Common Symptoms to Look Out For

In younger children (apophysitis):

  • Pain on the inside of the elbow that worsens with activity and eases with rest
  • Swelling or tenderness around the elbow
  • Loss of throwing speed or accuracy
  • Gradual increase in pain over time
  • Difficulty fully straightening the arm — it may feel stiff or “locked”

In older children (avulsion injury):

  • Sudden onset of pain, stiffness, and swelling
  • A “popping” sensation at the time of injury
  • Feeling of looseness or instability in the elbow
  • Locking or difficulty straightening the arm

What to Do

If your child develops any of these symptoms, it’s important they stop playing and seek a professional assessment — ideally from a physiotherapist or sports doctor experienced in children’s injuries. These growth-related conditions are often missed or misdiagnosed, as they’re not commonly taught at undergraduate medical level.

Key Takeaway

Early diagnosis and rest can prevent a simple overuse injury from becoming more serious. With the right care and gradual return to play, young athletes can make a full recovery and can continue to enjoy their sport safely.

Education of parents and coaches is essential so in the next blog we will consider how to manage these injuries and more importantly how to prevent them.

Why not learn more about why some children get injured?
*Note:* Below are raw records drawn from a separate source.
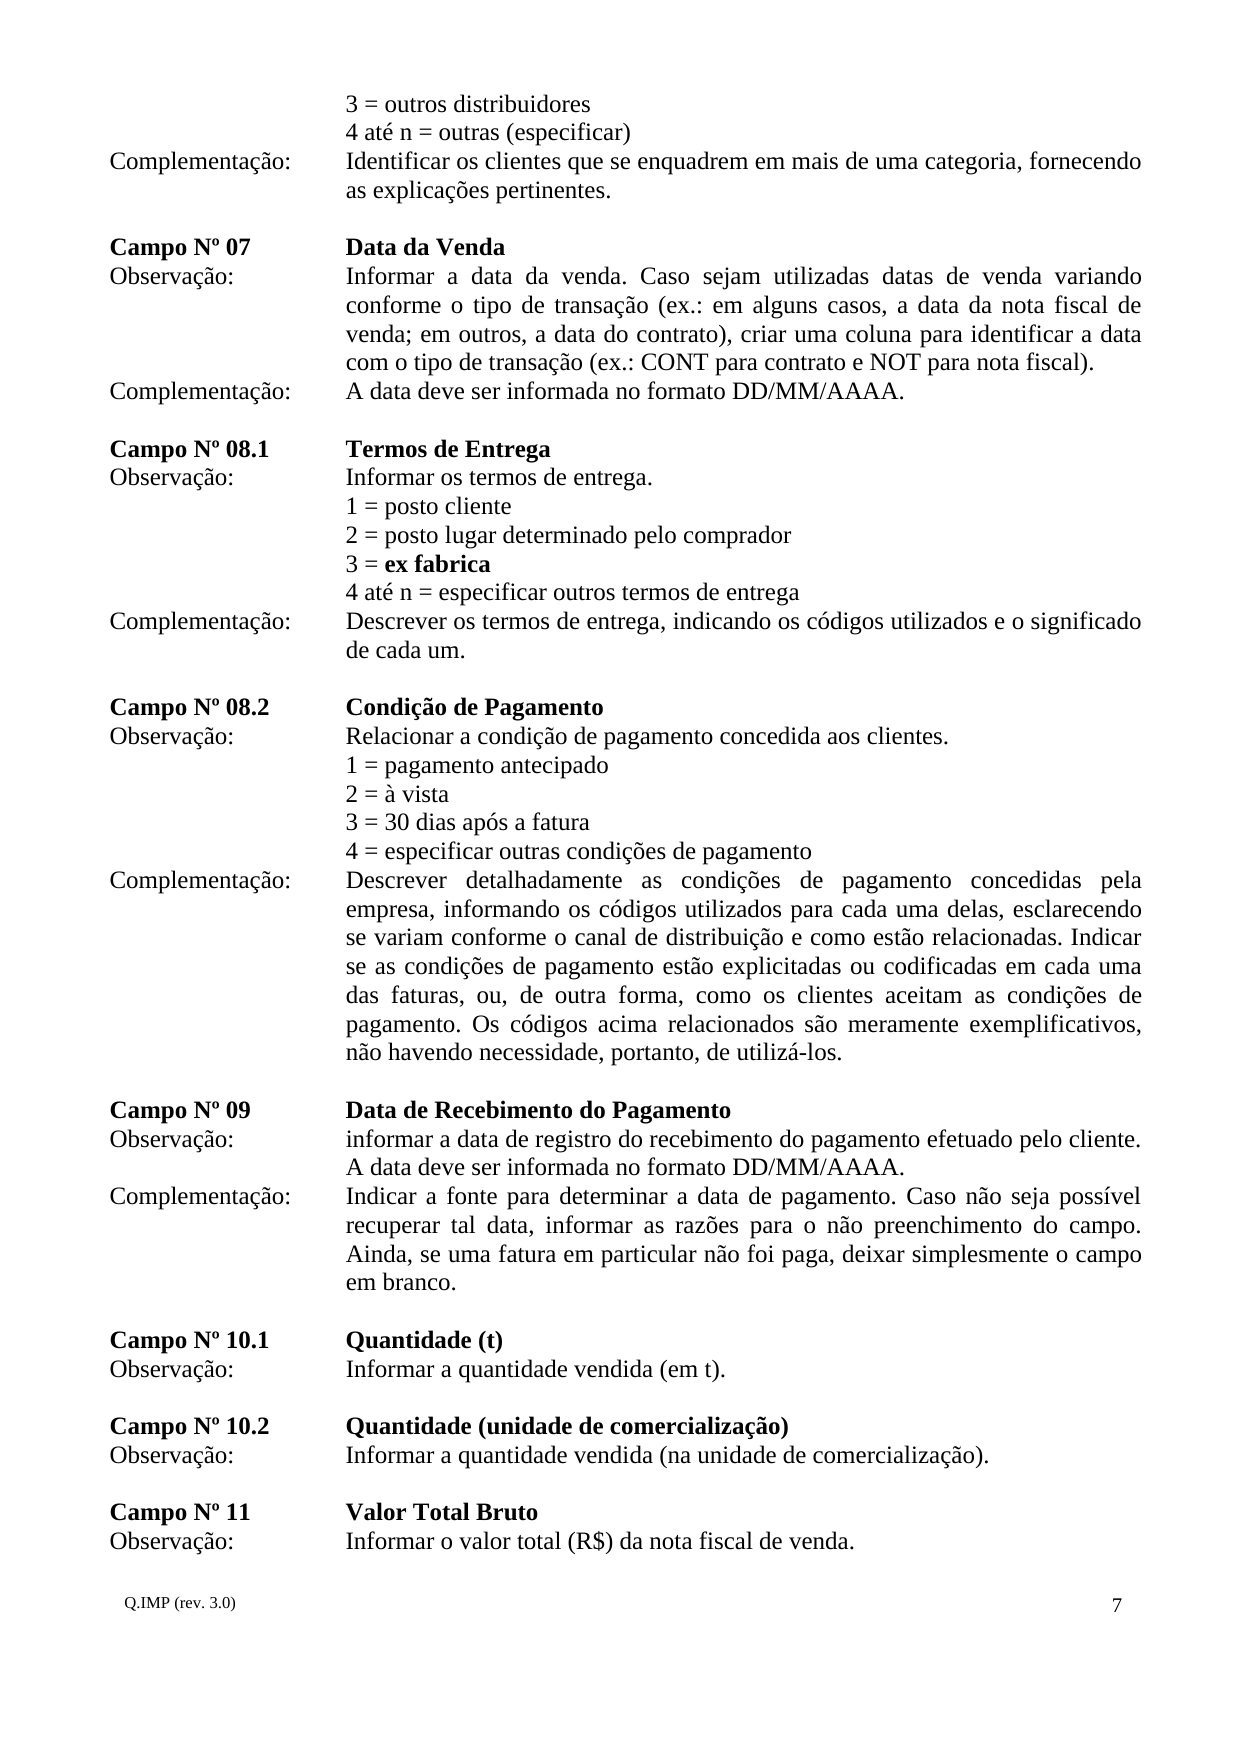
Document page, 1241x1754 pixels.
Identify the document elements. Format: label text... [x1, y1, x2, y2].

text Observação: Informar o valor total (R$) da nota fiscal de venda. [109, 1526, 1143, 1555]
text Observação: Informar os termos de entrega. [109, 462, 1143, 491]
text 1 = pagamento antecipado [109, 750, 1143, 779]
text Observação: Informar a quantidade vendida (em t). [109, 1354, 1143, 1382]
text 4 = especificar outras condições de pagamento [109, 836, 1143, 865]
text Observação: Informar a quantidade vendida (na unidade de comercialização). [109, 1440, 1143, 1469]
text Campo Nº 08.2 Condição de Pagamento [109, 692, 1143, 721]
text Campo Nº 07 Data da Venda [109, 232, 1143, 261]
text Campo Nº 10.2 Quantidade (unidade de comercialização) [109, 1411, 1143, 1440]
text Complementação: Identificar os clientes que se enquadrem em mais de uma categoria, fornecendo as explicações pertinentes. [109, 146, 1143, 204]
text 4 até n = especificar outros termos de entrega [109, 577, 1143, 606]
text 2 = posto lugar determinado pelo comprador [109, 520, 1143, 549]
text 3 = outros distribuidores [109, 89, 1143, 117]
text Campo Nº 10.1 Quantidade (t) [109, 1325, 1143, 1354]
text Complementação: A data deve ser informada no formato DD/MM/AAAA. [109, 376, 1143, 405]
text Campo Nº 09 Data de Recebimento do Pagamento [109, 1095, 1143, 1124]
text Complementação: Indicar a fonte para determinar a data de pagamento. Caso não seja possível recuperar tal data, informar as razões para o não preenchimento do campo. Ainda, se uma fatura em particular não foi paga, deixar simplesmente o campo em branco. [109, 1181, 1143, 1296]
text 1 = posto cliente [109, 491, 1143, 520]
text Complementação: Descrever os termos de entrega, indicando os códigos utilizados e o significado de cada um. [109, 606, 1143, 664]
text Campo Nº 11 Valor Total Bruto [109, 1497, 1143, 1526]
text 3 = ex fabrica [109, 549, 1143, 577]
text Complementação: Descrever detalhadamente as condições de pagamento concedidas pela empresa, informando os códigos utilizados para cada uma delas, esclarecendo se variam conforme o canal de distribuição e como estão relacionadas. Indicar se as condições de pagamento estão explicitadas ou codificadas em cada uma das faturas, ou, de outra forma, como os clientes aceitam as condições de pagamento. Os códigos acima relacionados são meramente exemplificativos, não havendo necessidade, portanto, de utilizá-los. [109, 865, 1143, 1066]
text 2 = à vista [109, 779, 1143, 807]
text 4 até n = outras (especificar) [109, 117, 1143, 146]
text Observação: Informar a data da venda. Caso sejam utilizadas datas de venda variando conforme o tipo de transação (ex.: em alguns casos, a data da nota fiscal de venda; em outros, a data do contrato), criar uma coluna para identificar a data com o tipo de transação (ex.: CONT para contrato e NOT para nota fiscal). [109, 261, 1143, 376]
text Campo Nº 08.1 Termos de Entrega [109, 434, 1143, 462]
text 3 = 30 dias após a fatura [109, 807, 1143, 836]
text Observação: Relacionar a condição de pagamento concedida aos clientes. [109, 721, 1143, 750]
text Observação: informar a data de registro do recebimento do pagamento efetuado pelo cliente. A data deve ser informada no formato DD/MM/AAAA. [109, 1124, 1143, 1181]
Visit www.kidsback2sport.com/resources for more details.


FAQs

What is Little Leaguer’s Elbow?
It’s an overuse injury to the inner elbow growth plate (medial epicondyle) in young throwers. Repeated throwing loads the area faster than it can adapt.

What are the early warning signs?
Inner-elbow pain during or after throwing, loss of speed/accuracy, swelling, stiffness, or difficulty straightening the elbow.

How long does recovery take?
Mild cases often need 4–6 weeks of no throwing plus progressive rehab; longer if pain has been ignored or if imaging shows growth-plate changes.

Can my child keep playing while it heals?
They should stop throwing until pain-free and cleared by a clinician. Cross-train with pain-free activities during recovery.

How do we prevent it?
Track pitch/throw counts, build rest blocks (2–3+ consecutive months off throwing per year), emphasise mechanics, and avoid year-round single-sport play.